Bananas are prized throughout the world for their unique, sweet flavor and pudding-like texture. People in the United States consume more bananas than any other fruit for good reason. Bananas are portable, versatile, nutritious and available year round. They are also easy to digest; even babies can eat them (no teeth required).

This delicious, tropical fruit does not come from a tree, as commonly thought, but a large herb plant. The fast growing banana plant is cultivated for its prized fruit in warm climates, in over 100 countries, throughout the globe.

Nutritional Value and Benefits

Bananas are a good source of dietary fiber, vitamin B6, vitamin C, potassium and manganese. One medium size banana contains roughly 110 calories, 4 grams of dietary fiber and 400 mg of potassium (11 percent of the RDA).

Their high potassium content makes bananas a beneficial food for helping to regulate blood pressure, which could possibly reduce the risk of stroke.

Bananas are considered one of the good mood foods. The vitamin B6 they contain is thought to regulate mood. They also contain the amino acid tryptophan, which converts to the brain chemicals serotonin and norepinephrine. Consequently, bananas may help to ward off depression.

Their portability, vitamins, minerals and high carbohydrate content make bananas a great choice for a post workout snack.

Bananas may have a protective effect against ulcers. It is thought that eating bananas helps to produce protective mucus against stomach acids. They also contain substances called protease inhibitors. These substances help to eliminate the bacteria that are thought to cause stomach ulcers.

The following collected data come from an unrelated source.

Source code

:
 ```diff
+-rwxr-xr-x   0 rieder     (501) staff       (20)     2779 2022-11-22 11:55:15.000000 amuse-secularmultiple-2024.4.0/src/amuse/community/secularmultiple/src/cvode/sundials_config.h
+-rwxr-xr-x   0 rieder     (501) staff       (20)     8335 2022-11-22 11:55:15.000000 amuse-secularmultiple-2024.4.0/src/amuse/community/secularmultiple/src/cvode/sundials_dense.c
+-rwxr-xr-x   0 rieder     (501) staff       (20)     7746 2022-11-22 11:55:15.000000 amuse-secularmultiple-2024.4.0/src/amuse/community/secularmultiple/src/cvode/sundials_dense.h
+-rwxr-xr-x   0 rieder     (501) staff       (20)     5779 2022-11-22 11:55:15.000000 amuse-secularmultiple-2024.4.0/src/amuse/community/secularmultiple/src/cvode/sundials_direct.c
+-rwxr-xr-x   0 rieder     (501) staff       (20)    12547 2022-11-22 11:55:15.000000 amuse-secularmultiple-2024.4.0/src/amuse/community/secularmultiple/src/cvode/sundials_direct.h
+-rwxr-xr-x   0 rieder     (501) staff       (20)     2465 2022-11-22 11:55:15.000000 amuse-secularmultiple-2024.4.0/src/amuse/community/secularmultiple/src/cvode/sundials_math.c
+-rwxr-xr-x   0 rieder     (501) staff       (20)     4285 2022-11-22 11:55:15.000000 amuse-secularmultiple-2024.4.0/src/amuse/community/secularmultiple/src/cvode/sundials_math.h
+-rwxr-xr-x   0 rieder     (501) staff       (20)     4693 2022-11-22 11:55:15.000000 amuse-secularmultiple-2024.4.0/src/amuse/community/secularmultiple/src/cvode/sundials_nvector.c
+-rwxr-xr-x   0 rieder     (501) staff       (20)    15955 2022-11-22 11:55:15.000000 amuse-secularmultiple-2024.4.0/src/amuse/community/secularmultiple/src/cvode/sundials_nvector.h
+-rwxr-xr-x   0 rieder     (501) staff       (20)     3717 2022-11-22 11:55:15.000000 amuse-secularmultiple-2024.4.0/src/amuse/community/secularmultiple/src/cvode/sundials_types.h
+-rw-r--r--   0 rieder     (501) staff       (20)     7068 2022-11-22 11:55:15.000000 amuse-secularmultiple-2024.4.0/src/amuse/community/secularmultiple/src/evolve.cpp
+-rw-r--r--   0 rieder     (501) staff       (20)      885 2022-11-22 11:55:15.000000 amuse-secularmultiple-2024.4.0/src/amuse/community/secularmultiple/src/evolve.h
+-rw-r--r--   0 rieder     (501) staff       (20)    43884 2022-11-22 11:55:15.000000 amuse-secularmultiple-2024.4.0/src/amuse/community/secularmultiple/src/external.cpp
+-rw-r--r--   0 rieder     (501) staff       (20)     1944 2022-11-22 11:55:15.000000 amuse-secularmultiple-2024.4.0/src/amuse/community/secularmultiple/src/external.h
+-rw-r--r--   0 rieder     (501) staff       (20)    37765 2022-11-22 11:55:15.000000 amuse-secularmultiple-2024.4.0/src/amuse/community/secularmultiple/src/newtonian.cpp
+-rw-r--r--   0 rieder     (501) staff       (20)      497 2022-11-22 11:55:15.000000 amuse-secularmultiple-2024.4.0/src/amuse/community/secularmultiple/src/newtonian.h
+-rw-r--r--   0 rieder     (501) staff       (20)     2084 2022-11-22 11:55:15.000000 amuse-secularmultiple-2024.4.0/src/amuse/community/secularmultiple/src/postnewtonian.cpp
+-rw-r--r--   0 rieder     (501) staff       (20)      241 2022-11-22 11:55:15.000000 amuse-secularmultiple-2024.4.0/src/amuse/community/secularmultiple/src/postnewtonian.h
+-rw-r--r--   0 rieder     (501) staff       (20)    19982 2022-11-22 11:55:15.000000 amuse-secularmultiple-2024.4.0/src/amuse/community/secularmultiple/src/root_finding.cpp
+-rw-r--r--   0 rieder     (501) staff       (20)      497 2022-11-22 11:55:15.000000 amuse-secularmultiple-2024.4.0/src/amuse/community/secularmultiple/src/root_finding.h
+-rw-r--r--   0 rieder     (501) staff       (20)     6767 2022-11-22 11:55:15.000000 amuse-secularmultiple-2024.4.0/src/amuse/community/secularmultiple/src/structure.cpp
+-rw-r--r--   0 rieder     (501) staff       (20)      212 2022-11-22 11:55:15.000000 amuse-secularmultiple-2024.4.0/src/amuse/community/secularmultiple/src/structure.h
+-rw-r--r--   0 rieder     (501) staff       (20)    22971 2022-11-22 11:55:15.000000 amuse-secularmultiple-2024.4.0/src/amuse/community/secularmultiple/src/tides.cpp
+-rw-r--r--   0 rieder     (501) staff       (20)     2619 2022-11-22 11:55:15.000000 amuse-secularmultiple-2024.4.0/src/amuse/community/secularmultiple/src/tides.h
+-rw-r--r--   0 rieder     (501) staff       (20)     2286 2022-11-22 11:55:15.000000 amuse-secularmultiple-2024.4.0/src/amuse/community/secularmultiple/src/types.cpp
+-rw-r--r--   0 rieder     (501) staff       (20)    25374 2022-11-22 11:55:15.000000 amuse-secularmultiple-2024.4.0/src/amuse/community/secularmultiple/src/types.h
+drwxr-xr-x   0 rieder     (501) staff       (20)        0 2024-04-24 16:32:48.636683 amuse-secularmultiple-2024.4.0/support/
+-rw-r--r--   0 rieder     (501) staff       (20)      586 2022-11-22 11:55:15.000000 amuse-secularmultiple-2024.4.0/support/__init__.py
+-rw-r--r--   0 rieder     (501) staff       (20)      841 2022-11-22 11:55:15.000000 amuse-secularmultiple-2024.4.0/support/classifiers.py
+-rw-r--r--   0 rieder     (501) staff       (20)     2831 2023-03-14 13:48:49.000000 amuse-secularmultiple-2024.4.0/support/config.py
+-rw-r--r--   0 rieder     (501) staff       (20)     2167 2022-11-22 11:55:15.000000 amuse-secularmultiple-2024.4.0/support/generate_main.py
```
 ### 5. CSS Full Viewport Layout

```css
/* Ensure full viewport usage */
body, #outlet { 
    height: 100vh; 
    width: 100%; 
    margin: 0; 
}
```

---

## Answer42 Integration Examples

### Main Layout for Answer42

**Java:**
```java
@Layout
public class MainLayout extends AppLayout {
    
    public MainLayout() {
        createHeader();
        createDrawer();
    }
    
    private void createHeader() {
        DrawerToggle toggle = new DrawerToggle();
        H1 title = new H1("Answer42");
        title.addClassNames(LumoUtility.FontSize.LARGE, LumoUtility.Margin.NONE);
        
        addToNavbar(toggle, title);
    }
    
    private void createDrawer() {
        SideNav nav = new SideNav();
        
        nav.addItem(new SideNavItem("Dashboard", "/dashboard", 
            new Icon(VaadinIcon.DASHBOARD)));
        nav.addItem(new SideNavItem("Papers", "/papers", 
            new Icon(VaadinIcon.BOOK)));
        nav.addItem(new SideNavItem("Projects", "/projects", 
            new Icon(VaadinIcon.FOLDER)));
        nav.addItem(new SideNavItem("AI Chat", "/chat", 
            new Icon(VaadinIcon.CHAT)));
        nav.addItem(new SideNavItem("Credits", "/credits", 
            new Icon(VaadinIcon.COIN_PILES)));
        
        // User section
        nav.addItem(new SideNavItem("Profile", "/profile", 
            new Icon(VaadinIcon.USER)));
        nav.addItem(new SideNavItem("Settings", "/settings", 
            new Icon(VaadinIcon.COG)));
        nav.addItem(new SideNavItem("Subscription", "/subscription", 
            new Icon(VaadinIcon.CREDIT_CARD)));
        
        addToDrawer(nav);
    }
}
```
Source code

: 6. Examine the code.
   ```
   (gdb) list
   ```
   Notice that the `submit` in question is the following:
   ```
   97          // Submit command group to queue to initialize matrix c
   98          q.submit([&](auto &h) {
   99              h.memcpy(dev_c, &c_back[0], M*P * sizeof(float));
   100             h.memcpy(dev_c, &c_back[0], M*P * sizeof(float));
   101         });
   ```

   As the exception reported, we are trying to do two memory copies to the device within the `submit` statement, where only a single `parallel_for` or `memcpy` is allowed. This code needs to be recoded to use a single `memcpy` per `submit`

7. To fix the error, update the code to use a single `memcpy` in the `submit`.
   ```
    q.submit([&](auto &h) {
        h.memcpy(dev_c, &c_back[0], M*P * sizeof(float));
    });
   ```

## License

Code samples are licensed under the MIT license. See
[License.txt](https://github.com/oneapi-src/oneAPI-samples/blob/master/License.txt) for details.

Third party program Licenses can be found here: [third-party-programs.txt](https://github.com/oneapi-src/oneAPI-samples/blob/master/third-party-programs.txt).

Bananas can help to replenish some electrolytes that are lost with diarrhea. They also help with the other side of the elimination-problem coin; the high, soluble fiber content of bananas makes them a great food for helping to ease constipation.

Bananas help to promote probiotic bacteria in the intestines. These friendly bacteria are important for keeping the population of harmful bacteria in check and for helping the body to absorb important nutrients.

One study found that women who consumed bananas 4 to 6 times per week cut their risk of developing kidney cancer by half, compared to non-banana eaters. It is thought that the protective antioxidants that the bananas contain were responsible for this effect.


Average nutrition value per banana (126g).

Fat 0 g 0%
Saturated fat 0 g 0%
Cholesterol 0 mg 0%
Sodium 0 g 0%
Potassium 400 mg 11%
Carbohydrates 29 g 10%
Dietary fiber 4 g 16%
Soluble fiber 4 g 16%
Sugars 21 g  
Protein 1 g  
Vitamin C 15%  
Vitamin B 20%  

Daily percent values are based on a 2000 calorie diet. Each person’s daily values may be higher or lower, depending on individual calorie needs. Actual nutrition values may vary based on factors including, but not limited to, size of produce, freshness, processing, geographic region, and season.